WHAT TO DO - Only a slice of the listing below is wanted. Retype the lines from the one containing "left shoulder: (335, 384)" through the one containing "left front paw: (541, 453)", exactly, both ends included.

------

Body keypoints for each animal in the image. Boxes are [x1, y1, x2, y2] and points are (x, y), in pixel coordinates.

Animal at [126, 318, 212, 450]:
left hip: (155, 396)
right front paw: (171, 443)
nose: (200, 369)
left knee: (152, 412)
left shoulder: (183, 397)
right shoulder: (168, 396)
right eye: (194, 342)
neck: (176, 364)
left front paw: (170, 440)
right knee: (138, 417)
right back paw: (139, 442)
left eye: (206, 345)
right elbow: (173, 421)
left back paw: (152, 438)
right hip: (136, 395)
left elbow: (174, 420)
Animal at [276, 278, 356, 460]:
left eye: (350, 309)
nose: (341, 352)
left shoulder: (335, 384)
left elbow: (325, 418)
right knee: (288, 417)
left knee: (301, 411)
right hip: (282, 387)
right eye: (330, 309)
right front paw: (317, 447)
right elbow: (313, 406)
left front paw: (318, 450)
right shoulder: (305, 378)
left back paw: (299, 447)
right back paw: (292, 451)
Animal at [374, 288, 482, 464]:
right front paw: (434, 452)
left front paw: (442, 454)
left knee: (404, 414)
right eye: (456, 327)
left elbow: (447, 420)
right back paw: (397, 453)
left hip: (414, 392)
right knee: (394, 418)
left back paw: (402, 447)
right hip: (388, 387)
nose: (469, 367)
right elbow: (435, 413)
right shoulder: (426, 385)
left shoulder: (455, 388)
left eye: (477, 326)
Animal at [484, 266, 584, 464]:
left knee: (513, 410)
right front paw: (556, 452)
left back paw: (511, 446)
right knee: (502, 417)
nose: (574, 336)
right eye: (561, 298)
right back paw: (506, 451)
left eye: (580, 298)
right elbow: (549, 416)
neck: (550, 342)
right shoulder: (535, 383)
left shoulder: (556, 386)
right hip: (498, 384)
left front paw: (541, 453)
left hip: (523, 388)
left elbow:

------

EXPECTED OUTPUT -
left shoulder: (335, 384)
left elbow: (325, 418)
right knee: (288, 417)
left knee: (301, 411)
right hip: (282, 387)
right eye: (330, 309)
right front paw: (317, 447)
right elbow: (313, 406)
left front paw: (318, 450)
right shoulder: (305, 378)
left back paw: (299, 447)
right back paw: (292, 451)
Animal at [374, 288, 482, 464]:
right front paw: (434, 452)
left front paw: (442, 454)
left knee: (404, 414)
right eye: (456, 327)
left elbow: (447, 420)
right back paw: (397, 453)
left hip: (414, 392)
right knee: (394, 418)
left back paw: (402, 447)
right hip: (388, 387)
nose: (469, 367)
right elbow: (435, 413)
right shoulder: (426, 385)
left shoulder: (455, 388)
left eye: (477, 326)
Animal at [484, 266, 584, 464]:
left knee: (513, 410)
right front paw: (556, 452)
left back paw: (511, 446)
right knee: (502, 417)
nose: (574, 336)
right eye: (561, 298)
right back paw: (506, 451)
left eye: (580, 298)
right elbow: (549, 416)
neck: (550, 342)
right shoulder: (535, 383)
left shoulder: (556, 386)
right hip: (498, 384)
left front paw: (541, 453)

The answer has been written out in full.